From the listing below, reproduce exactly the lines starting with the one with "MinCost, Run 5: 261 -> none" and going on through the one with "switch-dr (oracle): 0.08 -> 0.02", both ends kept. No picture is copied.

:::::

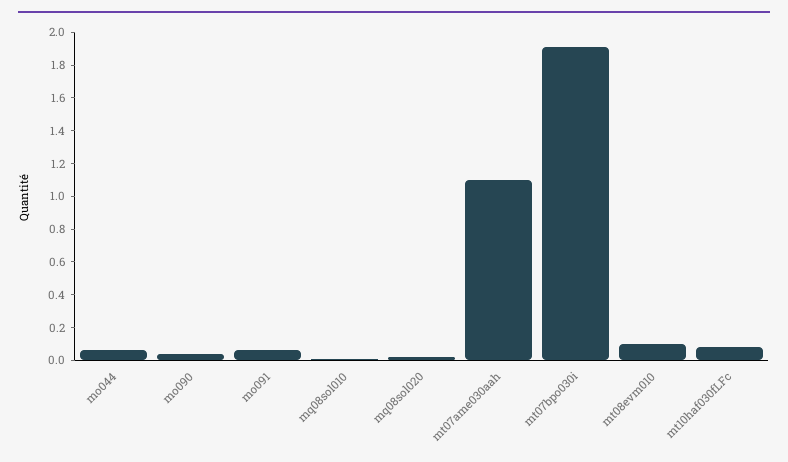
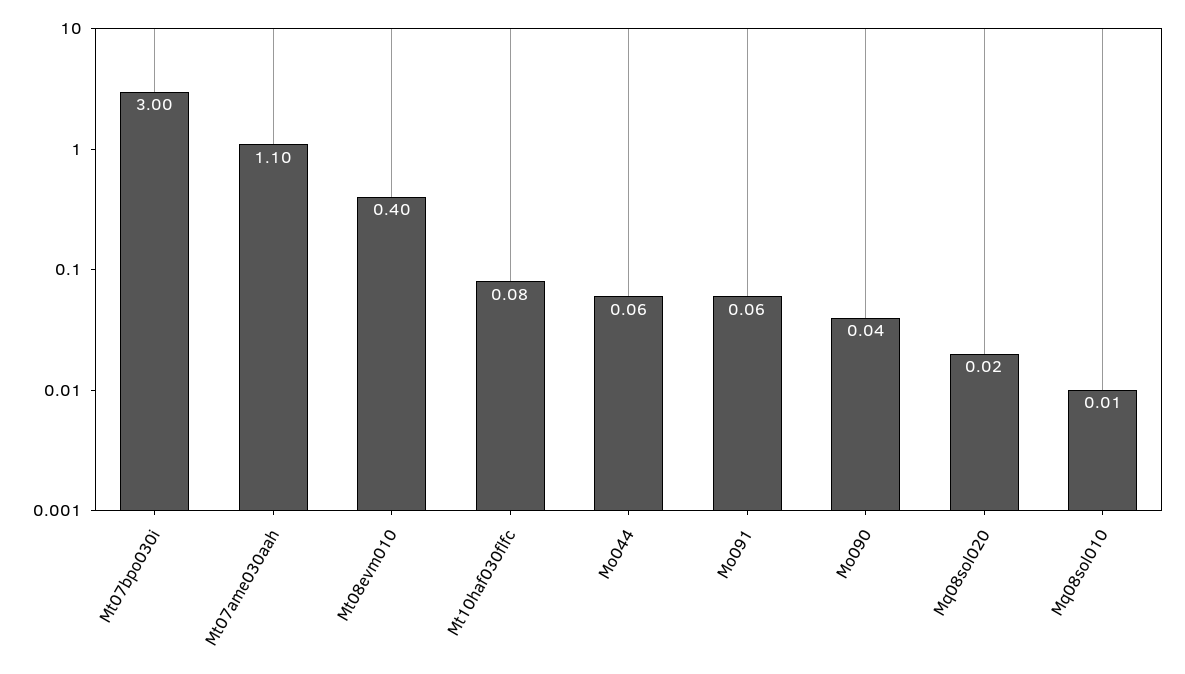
mt07bpo030i: 1.9 -> 3
mt08evm010: 0.1 -> 0.4

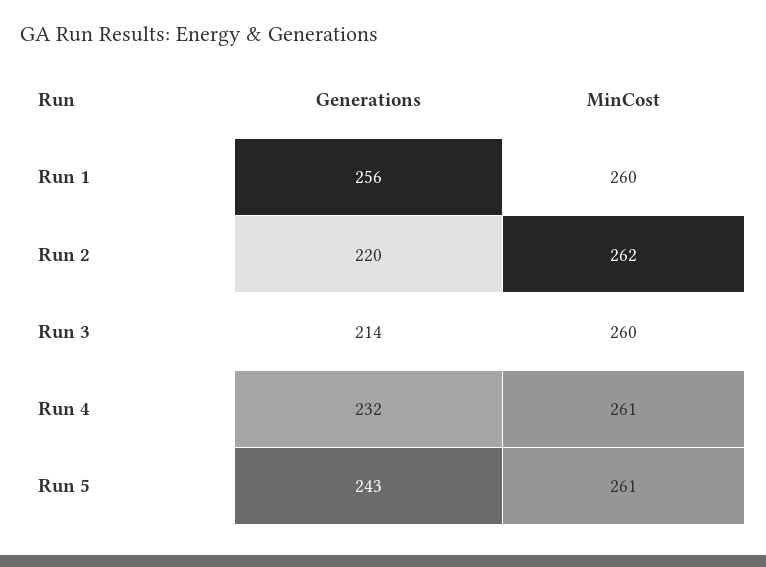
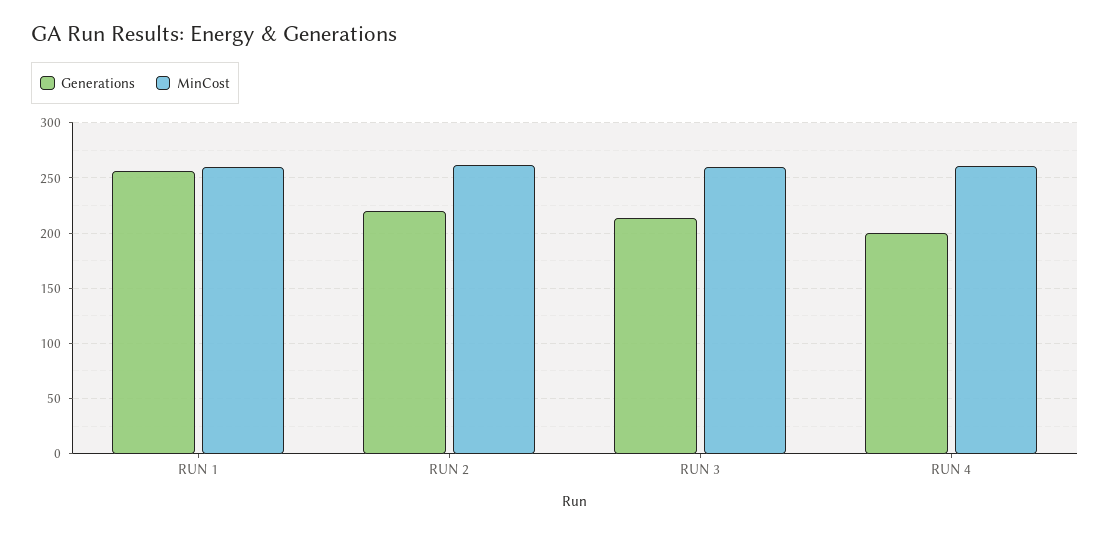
Generations, Run 4: 232 -> 200
Generations, Run 5: 243 -> none
MinCost, Run 5: 261 -> none

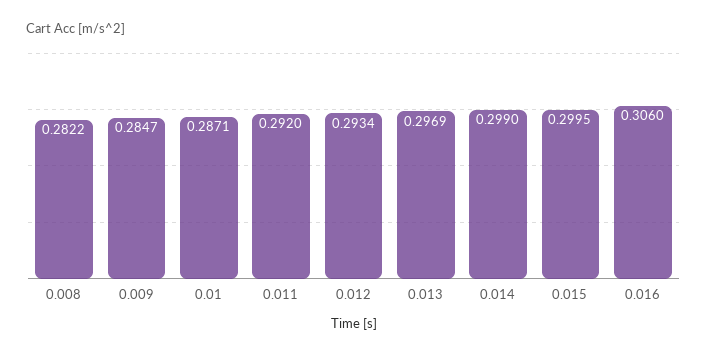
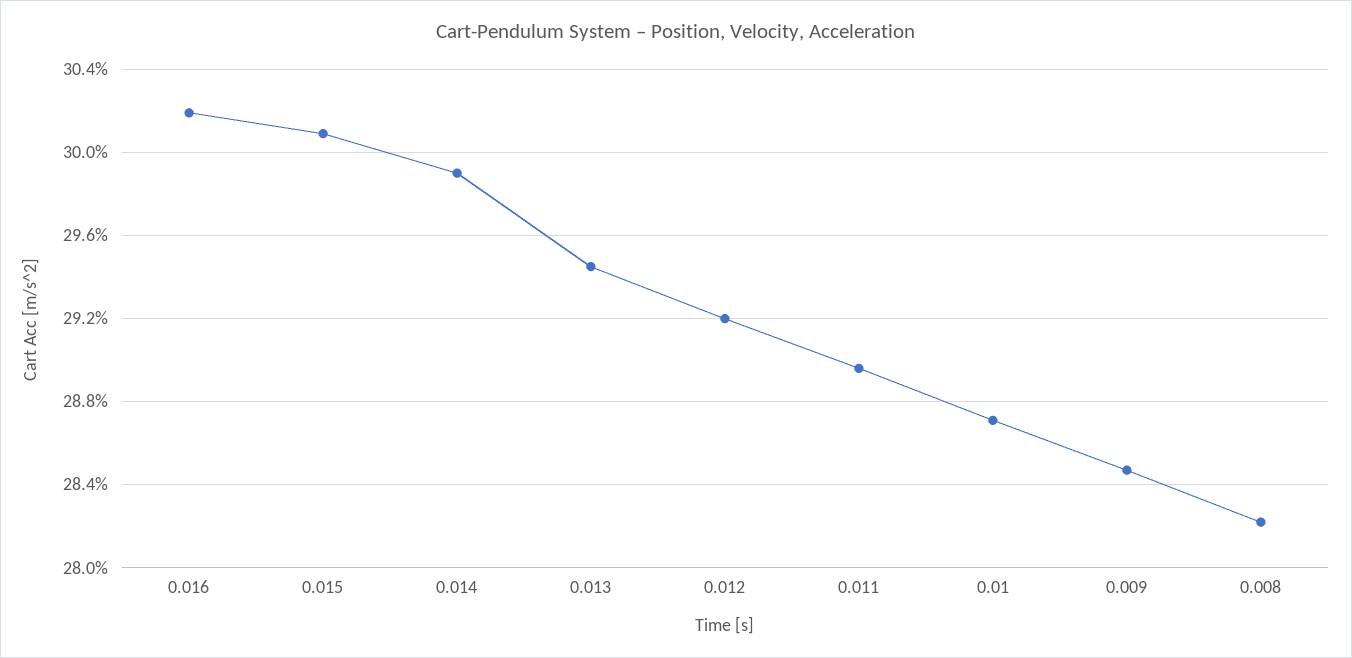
0.011: 0.292 -> 0.2895
0.012: 0.2934 -> 0.292
0.013: 0.2969 -> 0.2945
0.015: 0.2995 -> 0.301
0.016: 0.306 -> 0.302

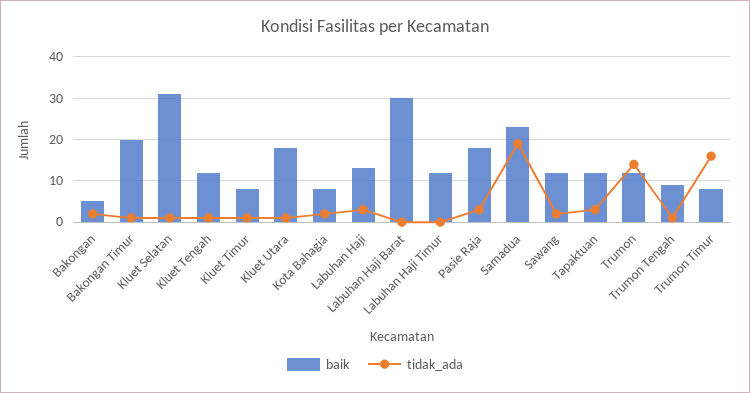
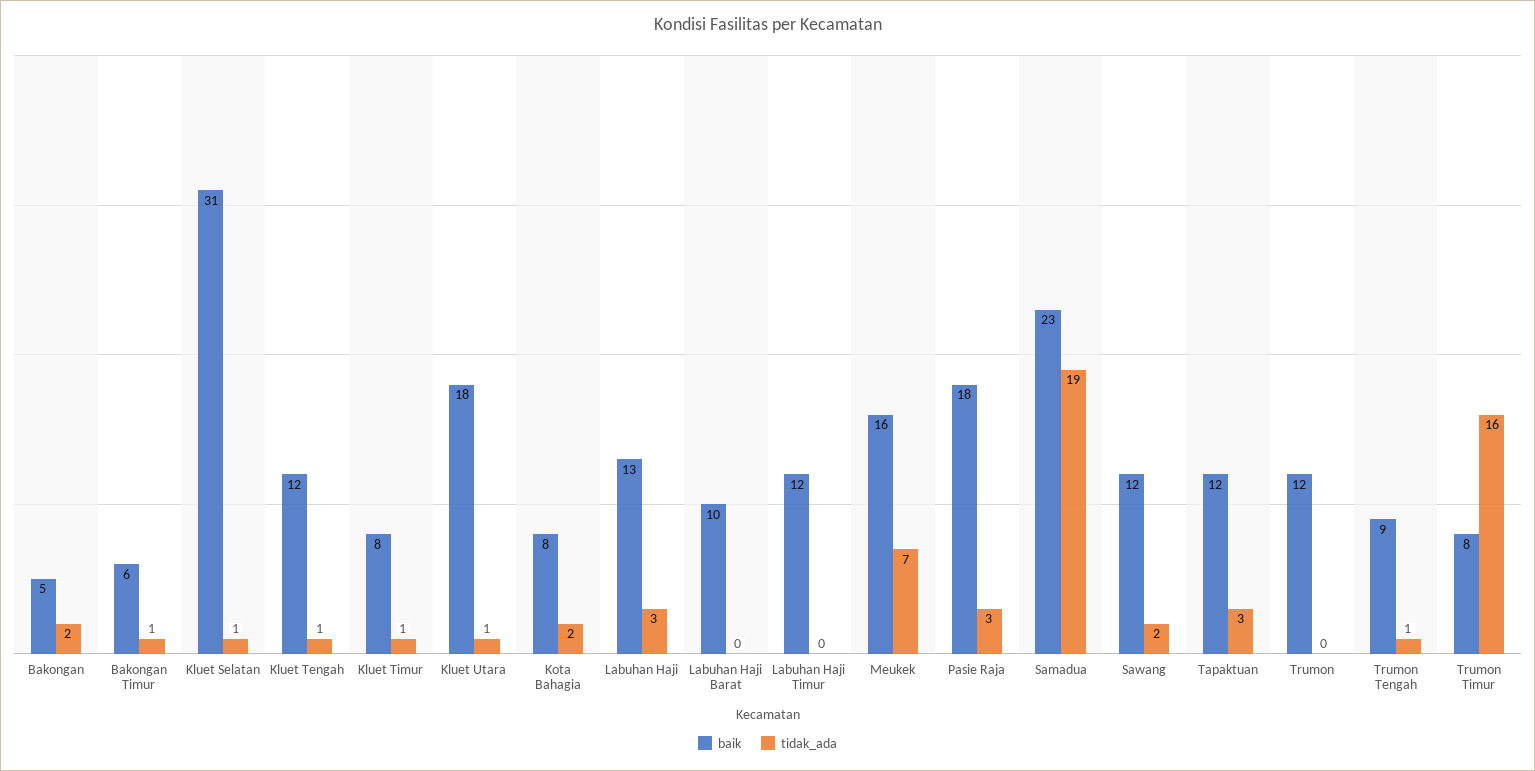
baik, Bakongan Timur: 20 -> 6
baik, Labuhan Haji Barat: 30 -> 10
tidak_ada, Trumon: 15 -> 0
baik, Meukek: none -> 16
tidak_ada, Meukek: none -> 7

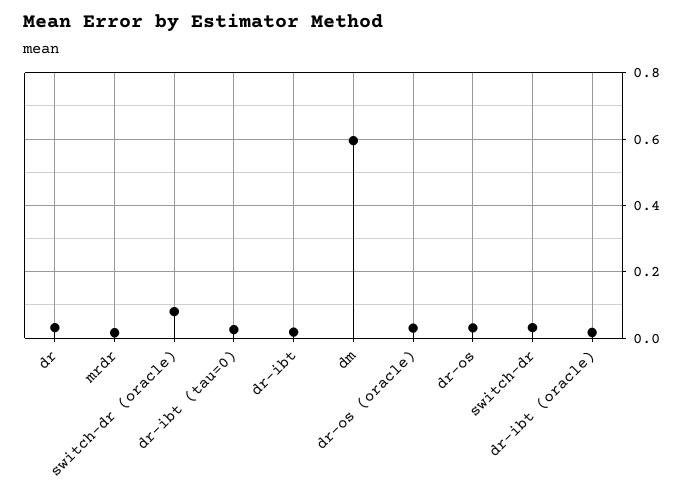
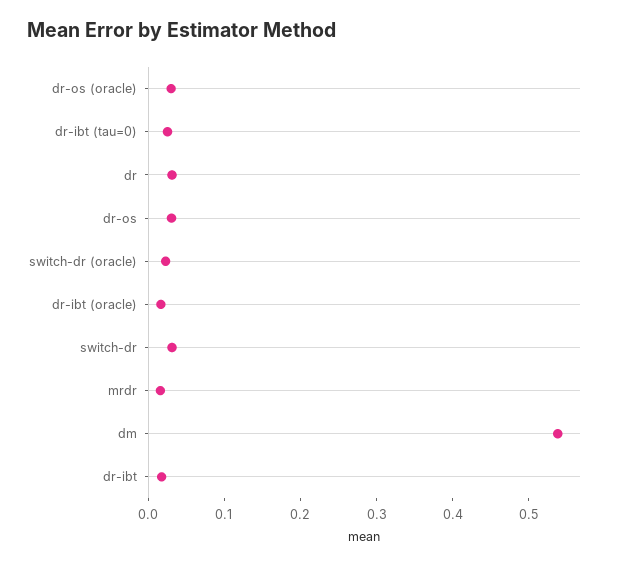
switch-dr (oracle): 0.08 -> 0.02
dm: 0.6 -> 0.54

:::::

- Solution to this exercise:
MinCost, Run 5: 261 -> none

0.011: 0.292 -> 0.2895
0.012: 0.2934 -> 0.292
0.013: 0.2969 -> 0.2945
0.015: 0.2995 -> 0.301
0.016: 0.306 -> 0.302

baik, Bakongan Timur: 20 -> 6
baik, Labuhan Haji Barat: 30 -> 10
tidak_ada, Trumon: 15 -> 0
baik, Meukek: none -> 16
tidak_ada, Meukek: none -> 7

switch-dr (oracle): 0.08 -> 0.02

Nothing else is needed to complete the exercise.